In 2013, SpaceX and Tesla co-founder Elon Musk announced the Hyperloop, an enclosed tube that would stretch for hundreds of miles between cities and allow people to travel at more than 700 miles per hour – jetting from Los Angeles to San Francisco, for example, in as little as half an hour.

Some critics at first dismissed the idea as impractical, but as engineers and scientists examined Mr. Musk’s white paper explaining the Hyperloop’s operation, they concluded it was worth pursuing.

Now, a consortium of aerospace engineers has designed an electric motor to power the prototype Hyperloop, a 1-kilometer test track is being built in Las Vegas, and SpaceX has selected 124 teams – mostly consisting of student engineers – to compete to design the pods that will travel through the Hyperloop.

Hyperloop works by reducing the pressure inside a straight tube and shooting a capsule through it at very high speed, using an air pump mounted on the capsule’s nose to reduce drag. The capsules will glide inside the tube on a layer of air, similar to the way a puck floats on an air-hockey table. The end result, Musk says, is a relatively affordable method of transportation that’s faster than air travel between cities that are close together.

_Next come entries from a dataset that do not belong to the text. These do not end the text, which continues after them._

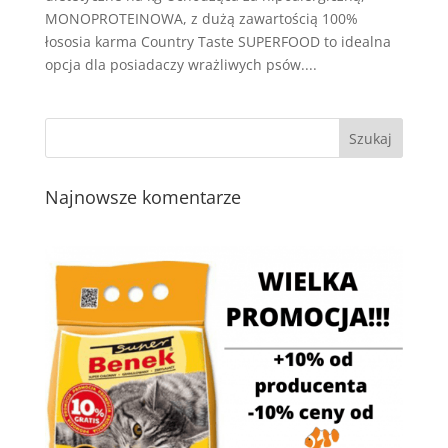
MONOPROTEINOWA, z dużą zawartością 100%
łososia karma Country Taste SUPERFOOD to idealna
opcja dla posiadaczy wrażliwych psów....
Najnowsze komentarze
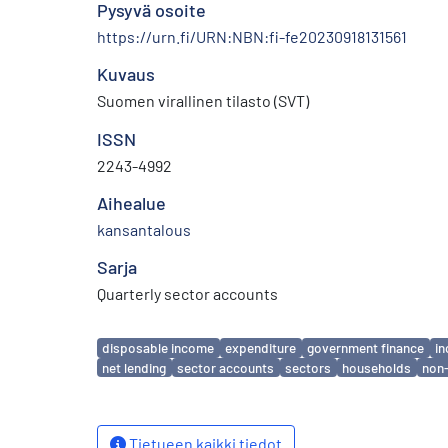
Pysyvä osoite
https://urn.fi/URN:NBN:fi-fe20230918131561
Kuvaus
Suomen virallinen tilasto (SVT)
ISSN
2243-4992
Aihealue
kansantalous
Sarja
Quarterly sector accounts
Avainsanat
disposable income
expenditure
government finance
i
net lending
sector accounts
sectors
households
non-
Tietueen kaikki tiedot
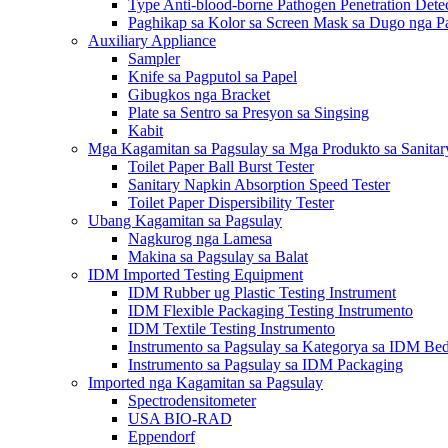
Type Anti-blood-borne Pathogen Penetration Dete
Paghikap sa Kolor sa Screen Mask sa Dugo nga Pa
Auxiliary Appliance
Sampler
Knife sa Pagputol sa Papel
Gibugkos nga Bracket
Plate sa Sentro sa Presyon sa Singsing
Kabit
Mga Kagamitan sa Pagsulay sa Mga Produkto sa Sanita
Toilet Paper Ball Burst Tester
Sanitary Napkin Absorption Speed ​​Tester
Toilet Paper Dispersibility Tester
Ubang Kagamitan sa Pagsulay
Nagkurog nga Lamesa
Makina sa Pagsulay sa Balat
IDM Imported Testing Equipment
IDM Rubber ug Plastic Testing Instrument
IDM Flexible Packaging Testing Instrumento
IDM Textile Testing Instrumento
Instrumento sa Pagsulay sa Kategorya sa IDM Be
Instrumento sa Pagsulay sa IDM Packaging
Imported nga Kagamitan sa Pagsulay
Spectrodensitometer
USA BIO-RAD
Eppendorf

The teams, which hail from 20 countries and 27 US states and have names such as “Pod People” and “Hullabaloop,” will present their concepts for Hyperloop pods at a competition to be held on January 29 and 30 at Texas A&M University. The teams will pitch designs and subsystems to a panel of judges from SpaceX, Tesla, and university engineering faculty, and one will be selected to build a prototype pod to run on a test track near SpaceX headquarters in California next summer.

Entrants not only have to come up with a feasible pod design; if they win, they have to find sponsors to actually build a prototype pod. “This is one of the problems where if you don’t tell the students it’s impossible they’ll figure out a way to do it,” Texas A&M professor of engineering Gregory Chamitoff told Ars Technica’s Eric Berger.

The two startup companies that are working on building the Hyperloop, Hyperloop Technologies and Hyperloop Transport Technologies, aren’t involved in the design competition. Both are building test tracks and plan to debut their own supersonic pod prototypes next year. But if the winning contest entry proves its viability, the companies may look to use that design instead – especially if it helps them to get an actual Hyperloop constructed more quickly.